Tinjauan tahun 2024 yang diterbitkan di American Journal of Respiratory and Critical Care Medicine menekankan bahwa integrasi teknologi pencitraan dan biomarker molekuler ini penting untuk mendeteksi kerusakan saluran napas sejak dini, terutama pada pasien tanpa gejala yang memiliki faktor risiko lingkungan.


Tindakan Medis dan Panduan Klinis


Meskipun solusi jangka panjang berada di tingkat kebijakan pengendalian kualitas udara, peran dokter semakin krusial dalam mengelola dan mencegah dampak pernapasan akibat paparan polusi.


- Intervensi Farmakologis:


Penggunaan kortikosteroid hirup, agonis β₂ kerja panjang, dan antagonis reseptor leukotrien dapat membantu mengendalikan peradangan pada individu yang rentan.


- Rehabilitasi Paru:


Di wilayah dengan tingkat polusi tinggi, rehabilitasi terstruktur dapat membantu memulihkan kapasitas fungsi paru pada penderita gangguan akibat polusi.


- Tindakan Pencegahan:


Pemberian masker berkualitas tinggi seperti N95 untuk penderita penyakit pernapasan kronis sangat dianjurkan selama periode polusi ekstrem. Dr. Jorge Ramirez, seorang pulmonolog di Instituto Nacional de Enfermedades Respiratorias di Kota Meksiko, menegaskan bahwa “bahkan lonjakan polusi jangka pendek perlu diperhitungkan dalam riwayat medis pasien, terutama bila terjadi penurunan pernapasan yang tidak dapat dijelaskan.”

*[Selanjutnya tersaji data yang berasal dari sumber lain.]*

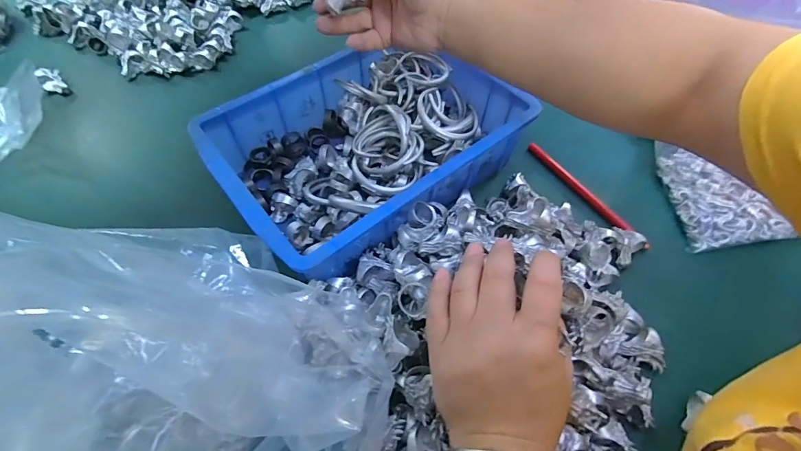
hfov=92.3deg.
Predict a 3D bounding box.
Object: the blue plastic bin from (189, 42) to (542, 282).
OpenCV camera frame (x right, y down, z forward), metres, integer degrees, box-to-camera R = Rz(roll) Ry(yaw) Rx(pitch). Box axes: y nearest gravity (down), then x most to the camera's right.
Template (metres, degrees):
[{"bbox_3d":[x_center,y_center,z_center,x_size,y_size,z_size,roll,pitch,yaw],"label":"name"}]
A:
[{"bbox_3d":[-0.034,-0.090,0.410,0.294,0.076,0.209,-36,65,-21],"label":"blue plastic bin"}]

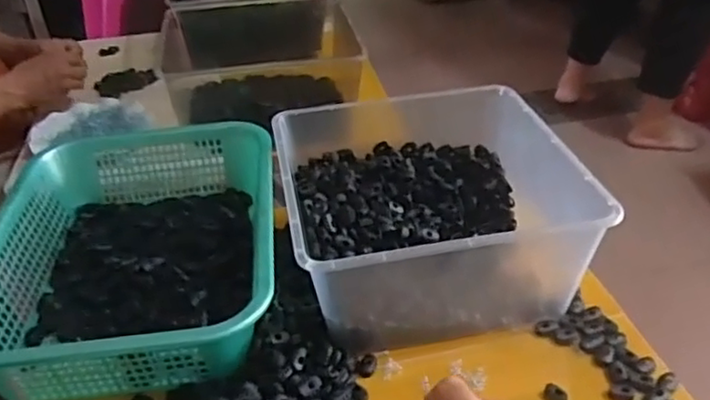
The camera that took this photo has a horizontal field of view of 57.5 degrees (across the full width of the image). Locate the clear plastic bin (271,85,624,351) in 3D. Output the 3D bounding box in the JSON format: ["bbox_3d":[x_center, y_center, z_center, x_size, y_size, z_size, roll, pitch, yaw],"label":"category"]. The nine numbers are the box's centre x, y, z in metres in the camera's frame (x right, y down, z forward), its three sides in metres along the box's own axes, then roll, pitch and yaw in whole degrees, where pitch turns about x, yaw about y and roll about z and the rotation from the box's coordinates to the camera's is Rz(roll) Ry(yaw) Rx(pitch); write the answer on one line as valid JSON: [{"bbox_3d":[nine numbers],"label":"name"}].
[{"bbox_3d":[0.082,0.015,0.714,0.306,0.140,0.271,-9,35,-9],"label":"clear plastic bin"}]

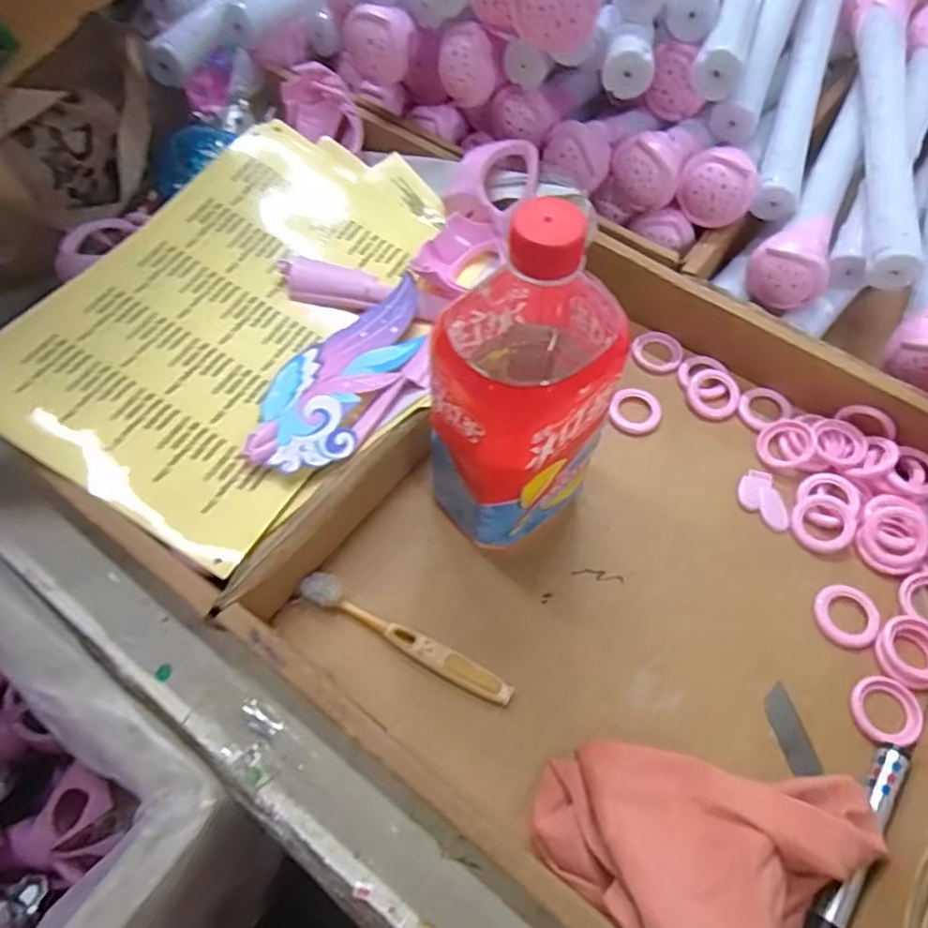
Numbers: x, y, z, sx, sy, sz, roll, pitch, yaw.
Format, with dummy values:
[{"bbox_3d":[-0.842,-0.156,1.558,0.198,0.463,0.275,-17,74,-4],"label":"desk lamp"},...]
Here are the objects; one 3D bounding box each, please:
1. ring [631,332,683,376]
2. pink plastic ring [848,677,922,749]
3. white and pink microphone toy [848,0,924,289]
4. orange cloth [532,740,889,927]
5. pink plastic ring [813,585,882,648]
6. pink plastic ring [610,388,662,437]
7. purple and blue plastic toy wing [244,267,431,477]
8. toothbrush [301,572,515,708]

Pertimbangan Jangka Panjang dan Kewaspadaan Medis


Dampak paparan kronis terhadap polusi udara sering kali tidak bersifat langsung. Kerusakan subklinis dapat menumpuk selama bertahun-tahun dan akhirnya menyebabkan gangguan paru permanen. Oleh karena itu, dokter umum maupun spesialis paru perlu:


- Mengintegrasikan pemantauan kualitas udara dalam sesi konseling pasien


- Mendokumentasikan riwayat lingkungan dan pekerjaan dalam setiap evaluasi gangguan pernapasan


- Melakukan skrining berkala menggunakan spirometri dan HRCT pada kelompok berisiko tinggi


Polusi udara adalah musuh senyap namun agresif bagi kesehatan pernapasan. Ia dapat memicu penyakit, memperparah kondisi yang sudah ada, serta menghambat pemulihan dari infeksi dan peradangan. Sudah waktunya komunitas medis memimpin, tidak hanya dalam pengobatan, tetapi juga dalam deteksi dini, edukasi lingkungan, dan bimbingan kepada pasien.